Wie die Behörde weiter mitteilte, müssen sich Kraftfahrer ab Anfang März auf erhebliche Behinderungen durch eine einstreifige Verkehrsführung in beiden Fahrtrichtungen einstellen; alle Anschlussstellen bleiben zunächst offen. Das genaue Datum des Baubeginns will die Landesbehörde witterungsabhängig noch kurzfristig bekanntgeben. Die Bauarbeiten sollen bis etwa Mitte August andauern. In dieser Zeit wird die Fahrbahn in dem rund 4,2 Kilometer langen Bauabschnitt erneuert, außerdem werden die Schutzplanken ausgetauscht. Im Bereich der Anschlussstelle Weststadt wird die Brücke über die Münchenstraße (L 473) baulich verstärkt. Daher ist voraussichtlich ab April auch auf der Münchenstraße mit Behinderungen zu rechnen.

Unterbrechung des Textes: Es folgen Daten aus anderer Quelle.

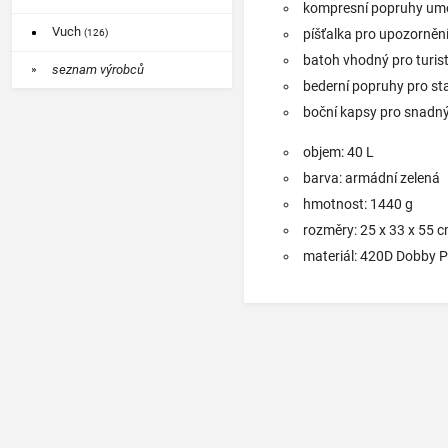
kompresní popruhy umož
Vuch
píšťalka pro upozorněn
(126)
batoh vhodný pro turist
seznam výrobců
bederní popruhy pro st
boční kapsy pro snadn
objem: 40 L
barva: armádní zelená
hmotnost: 1440 g
rozměry: 25 x 33 x 55 
materiál: 420D Dobby P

Während der gesamten Bauzeit wird der Verkehr in beiden Fahrtrichtungen einstreifig geführt. Da auch die Fahrbahndecke in den Ein- und Ausfahrten erneuert wird, kommt es im Bauverlauf zu einzelnen Sperrungen von Anschlussstellen. Die Landesbehörde bittet um Verständnis für die unvermeidlichen Verkehrsbehinderungen und rät Kraftfahrern, im Baustellenbereich besonders im Berufsverkehr deutlich mehr Fahrzeit einzuplanen. Die Kosten der Baumaßnahme belaufen sich auf rund vier Millionen Euro und werden vom Bund getragen. Die jetzt beginnende Fahrbahn-Erneuerung stellt den dritten und letzten Abschnitt der Arbeiten auf der A 391 dar. 2013 war bereits der Abschnitt zwischen Lehndorf und dem Kreuz Ölper erneuert worden, 2015 der Abschnitt zwischen dem Kreuz Ölper und dem Kreuz Braunschweig-Nord.